Lo spagnolo del team Peugeot Total ha bissato il successo del 2010 diventando anche, a 55 anni e 284 giorni, il vincitore più anziano della corsa rallystica nella categoria auto.
“Penso di aver meritato la vittoria” – ha commentato Sainz – “Per me è stato un rally durissimo. E’ probabilmente la Dakar più difficile che abbia mai disputato. Gli organizzatori hanno preparato davvero un percorso complicato”.
Un successo senz’altro sofferto per il due volte campione del mondo che ha chiuso in 49h 16’18’’, davanti alle Toyota Gazoo Racing guidate dal forte ed esperto qatariota Nasser Al-Attiyah, distante 43’40”, e dal sudafricano Giniel de Villiers che ha chiuso a oltre un’ora e un quarto di distacco.
Tris Peugeot in sequenza.
Ai piedi del podio Stéphane Peterhansel, compagno di team di Sainz, che non è riuscito nell’impresa di ottenere la sua quattordicesima vittoria nella Dakar, competizione in cui si era imposto con Peugeot nelle ultime due edizioni. Una Peugeot che si conferma dunque la scuderia migliore, come dimostrano i tre successi consecutivi raccolti nel raid (due da Peterhansel e uno ora da Sainz).
Un legame forte quello della casa del Leone con il Rally Raid d’eccellenza. Anche risalendo a quando la Dakar, finiva sul Lago Rosa, e veramente a Dakar. Quando c’era un certo Ari Vatanen a saltare da un sedile Peugeot a un’altro Citroen.
Fine di un’epoca, o forse no.
Peugeot potrebbe però salutare i suoi due attuali califfi. Entrambi, a caldo, hanno confermato l’intenzione di prendersi un periodo di pausa lasciando in dubbio la loro partecipazione alla prossima Dakar. Parole forse dettate dal momento, dopo aver accumulato tanto stress e prosciugato energie fisiche e nervose. Non ci stupiremmo di rivederli in pista nel 2019.

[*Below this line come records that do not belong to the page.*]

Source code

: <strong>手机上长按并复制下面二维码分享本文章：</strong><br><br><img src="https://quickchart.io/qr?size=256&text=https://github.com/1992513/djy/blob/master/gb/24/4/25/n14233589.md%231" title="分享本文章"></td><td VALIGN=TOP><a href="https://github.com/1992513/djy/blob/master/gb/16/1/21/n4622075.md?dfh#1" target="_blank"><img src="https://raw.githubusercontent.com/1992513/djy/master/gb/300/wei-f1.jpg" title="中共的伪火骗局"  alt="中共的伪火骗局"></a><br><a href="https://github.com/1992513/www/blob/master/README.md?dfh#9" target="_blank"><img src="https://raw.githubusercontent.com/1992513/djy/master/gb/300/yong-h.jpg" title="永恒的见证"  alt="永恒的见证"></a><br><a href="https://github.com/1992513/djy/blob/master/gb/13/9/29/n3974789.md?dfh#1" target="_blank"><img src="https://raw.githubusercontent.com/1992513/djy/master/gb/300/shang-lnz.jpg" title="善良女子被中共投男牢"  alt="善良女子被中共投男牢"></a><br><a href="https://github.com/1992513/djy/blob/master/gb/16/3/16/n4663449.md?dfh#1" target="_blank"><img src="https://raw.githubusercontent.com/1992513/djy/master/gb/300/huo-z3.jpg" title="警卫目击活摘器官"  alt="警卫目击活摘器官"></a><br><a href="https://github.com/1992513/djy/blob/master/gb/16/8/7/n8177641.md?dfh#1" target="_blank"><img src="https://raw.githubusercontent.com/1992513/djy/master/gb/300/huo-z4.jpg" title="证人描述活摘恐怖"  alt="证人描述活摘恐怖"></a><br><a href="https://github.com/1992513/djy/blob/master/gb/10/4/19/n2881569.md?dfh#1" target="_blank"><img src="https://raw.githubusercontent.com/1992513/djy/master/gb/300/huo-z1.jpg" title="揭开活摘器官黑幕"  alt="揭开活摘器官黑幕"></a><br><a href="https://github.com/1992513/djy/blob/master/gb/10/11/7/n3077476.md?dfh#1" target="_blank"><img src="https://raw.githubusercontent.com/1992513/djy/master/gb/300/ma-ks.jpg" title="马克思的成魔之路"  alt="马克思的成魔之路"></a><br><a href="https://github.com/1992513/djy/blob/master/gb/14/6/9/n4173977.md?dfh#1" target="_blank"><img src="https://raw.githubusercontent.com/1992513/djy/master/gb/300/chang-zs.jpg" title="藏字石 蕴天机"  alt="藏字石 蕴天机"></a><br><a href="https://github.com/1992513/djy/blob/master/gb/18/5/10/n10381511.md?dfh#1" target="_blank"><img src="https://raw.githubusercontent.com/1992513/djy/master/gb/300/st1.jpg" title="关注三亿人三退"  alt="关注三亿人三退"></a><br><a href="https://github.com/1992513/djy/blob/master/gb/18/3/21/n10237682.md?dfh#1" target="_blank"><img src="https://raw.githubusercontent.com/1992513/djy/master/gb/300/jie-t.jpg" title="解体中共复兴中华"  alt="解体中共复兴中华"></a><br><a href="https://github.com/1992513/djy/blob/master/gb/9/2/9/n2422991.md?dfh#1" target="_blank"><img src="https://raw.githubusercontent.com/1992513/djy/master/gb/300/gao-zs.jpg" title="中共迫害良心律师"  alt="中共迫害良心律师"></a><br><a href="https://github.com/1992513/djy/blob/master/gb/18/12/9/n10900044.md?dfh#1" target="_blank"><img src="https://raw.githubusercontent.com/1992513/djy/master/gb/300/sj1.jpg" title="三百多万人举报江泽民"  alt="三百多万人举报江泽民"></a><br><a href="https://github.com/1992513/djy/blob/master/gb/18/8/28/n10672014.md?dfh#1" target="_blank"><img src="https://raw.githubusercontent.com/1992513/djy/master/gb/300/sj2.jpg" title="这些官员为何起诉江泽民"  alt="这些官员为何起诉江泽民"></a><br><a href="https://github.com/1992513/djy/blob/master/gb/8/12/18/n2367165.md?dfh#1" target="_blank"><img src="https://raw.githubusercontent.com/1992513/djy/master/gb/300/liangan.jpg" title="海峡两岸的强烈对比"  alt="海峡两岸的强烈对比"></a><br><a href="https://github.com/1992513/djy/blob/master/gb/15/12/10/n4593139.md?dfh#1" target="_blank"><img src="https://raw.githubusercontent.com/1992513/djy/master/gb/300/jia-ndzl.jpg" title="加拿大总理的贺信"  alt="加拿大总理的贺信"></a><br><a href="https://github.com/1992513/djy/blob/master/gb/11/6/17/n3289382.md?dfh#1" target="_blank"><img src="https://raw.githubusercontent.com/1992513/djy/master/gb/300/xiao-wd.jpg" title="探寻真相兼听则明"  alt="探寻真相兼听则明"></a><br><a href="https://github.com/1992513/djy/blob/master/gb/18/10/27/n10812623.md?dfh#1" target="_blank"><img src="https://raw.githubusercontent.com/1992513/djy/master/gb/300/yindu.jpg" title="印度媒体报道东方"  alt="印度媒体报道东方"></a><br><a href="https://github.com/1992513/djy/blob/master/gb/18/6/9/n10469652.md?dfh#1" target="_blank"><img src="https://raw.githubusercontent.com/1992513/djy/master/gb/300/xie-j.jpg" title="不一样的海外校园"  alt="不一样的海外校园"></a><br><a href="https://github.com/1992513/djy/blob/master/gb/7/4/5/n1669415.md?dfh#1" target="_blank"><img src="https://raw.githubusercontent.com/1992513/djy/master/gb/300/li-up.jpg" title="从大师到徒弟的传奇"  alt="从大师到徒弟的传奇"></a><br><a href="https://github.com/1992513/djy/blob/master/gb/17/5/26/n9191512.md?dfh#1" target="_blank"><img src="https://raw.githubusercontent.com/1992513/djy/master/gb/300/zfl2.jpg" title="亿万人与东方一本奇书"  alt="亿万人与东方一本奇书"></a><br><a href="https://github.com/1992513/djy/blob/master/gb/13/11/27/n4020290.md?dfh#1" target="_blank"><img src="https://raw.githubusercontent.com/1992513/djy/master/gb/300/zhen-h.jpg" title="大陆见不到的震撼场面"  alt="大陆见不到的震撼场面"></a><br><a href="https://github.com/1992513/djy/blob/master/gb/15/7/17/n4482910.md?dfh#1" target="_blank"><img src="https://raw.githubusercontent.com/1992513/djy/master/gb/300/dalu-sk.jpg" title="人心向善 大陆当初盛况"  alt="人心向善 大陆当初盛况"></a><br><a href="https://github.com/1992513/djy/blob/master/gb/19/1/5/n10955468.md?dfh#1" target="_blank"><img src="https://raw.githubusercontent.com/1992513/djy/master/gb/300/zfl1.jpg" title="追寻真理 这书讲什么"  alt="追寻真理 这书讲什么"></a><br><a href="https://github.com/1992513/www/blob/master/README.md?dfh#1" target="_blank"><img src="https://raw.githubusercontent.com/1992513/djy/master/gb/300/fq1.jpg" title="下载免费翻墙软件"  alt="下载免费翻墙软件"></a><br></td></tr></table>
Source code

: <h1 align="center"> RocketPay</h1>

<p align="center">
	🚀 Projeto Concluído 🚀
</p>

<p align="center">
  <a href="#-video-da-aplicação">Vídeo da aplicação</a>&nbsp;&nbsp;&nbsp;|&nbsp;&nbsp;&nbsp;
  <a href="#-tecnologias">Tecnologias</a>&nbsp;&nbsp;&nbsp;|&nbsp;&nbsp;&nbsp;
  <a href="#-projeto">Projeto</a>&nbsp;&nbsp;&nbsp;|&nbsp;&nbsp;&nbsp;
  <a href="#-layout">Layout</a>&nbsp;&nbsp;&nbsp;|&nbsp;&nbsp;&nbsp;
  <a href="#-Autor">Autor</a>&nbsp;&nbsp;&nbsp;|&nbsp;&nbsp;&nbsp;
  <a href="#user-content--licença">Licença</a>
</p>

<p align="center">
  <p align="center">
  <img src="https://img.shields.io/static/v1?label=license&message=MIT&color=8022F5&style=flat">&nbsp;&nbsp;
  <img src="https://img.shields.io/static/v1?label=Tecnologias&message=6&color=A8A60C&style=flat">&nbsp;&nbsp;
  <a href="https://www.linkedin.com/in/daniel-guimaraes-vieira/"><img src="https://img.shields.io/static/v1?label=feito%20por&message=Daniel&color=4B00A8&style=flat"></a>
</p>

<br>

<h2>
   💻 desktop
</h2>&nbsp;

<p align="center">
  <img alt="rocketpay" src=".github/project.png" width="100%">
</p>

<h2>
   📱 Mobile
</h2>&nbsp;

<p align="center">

È sempre difficile resistere al richiamo della competizione dei sogni, anche a un’età non più tanto giovane.
Delusioni nobili? Dipende da come la si voglia vedere. Al quinto posto si trova la prima dello squadrone MINI, la X-Raid di Przygonski / Colsoul, e bisogna arrivare al 13° per trovare la seconda. Certo, sono arrivate quattro auto in fondo alla gara. Ma forse, anche se gli obiettivi proclamati eran più alti, sapevano che le potenzialità di sviluppo del veicolo non concedevano molto di più.
Walkner su due ruote.
Nessuna sorpresa invece nella categoria moto. Dove ha vinto il team KTM, dominatore incontrastato da 17 anni. Sorprende semmai il pilota vincitore, il 31enne austriaco Matthias Walkner, che si aggiudica la sua prima Dakar con 16’’ di vantaggio sull’argentino Kevin Benavides della Honda. Chiude il podio l’australiano Toby Price, terzo a 23”01 dalla vetta.
Dunque, Walkner ce l’ha fatta a coronare il suo sogno, dopo il secondo posto del 2017. Più che giustificata la felicità per aver terminato davanti a tutti una corsa estenuante: su 139 piloti alla partenza, ne sono arrivati 85. “È stato veramente incredibile – ha dichiarato il pilota austriaco – non avrei mai pensato di poter vincere. L’obiettivo era arrivare sul podio ma quest’anno la sfida era così ravvicinata. C’erano almeno cinque piloti che potevano vincere ma il fortunato sono stato io. Nella Dakar serve sempre un po’ di fortuna, a volte ce l’hai, a volte no. E questa volta è stata dalla mia parte”.
Dakariani d’Italia.
C’era anche un po’ di Belpaese alla Dakar. Nella categoria moto, il migliore è stato senza dubbio il 28enne Jacopo Cerutti, alla sua terza partecipazione, che ha terminato 20° con la sua Husqvarna schierata da Moto Racing Group. Due posizioni più indietro troviamo l’esordiente Maurizio Gerini del Solarys Racing Team che si è tolto la soddisfazione di chiudere al primo posto della classe Marathon, dedicata alle moto di serie. Non male per rompere il ghiaccio.
Poca gloria invece tra le auto. Gli unici nostri connazionale a tagliare il traguardo di Cordoba sono stati Marco Piana e il navigatore David Giovannetti, giunti 36° al termine di una corsa pazza e imprevedibile. Per tutti, mai come in questo caso, vale però la massima di decoubertiana, secondo cui “l’importante non è vincere ma partecipare”. Ma alla Dakar arrivare al traguardo è già una vittoria.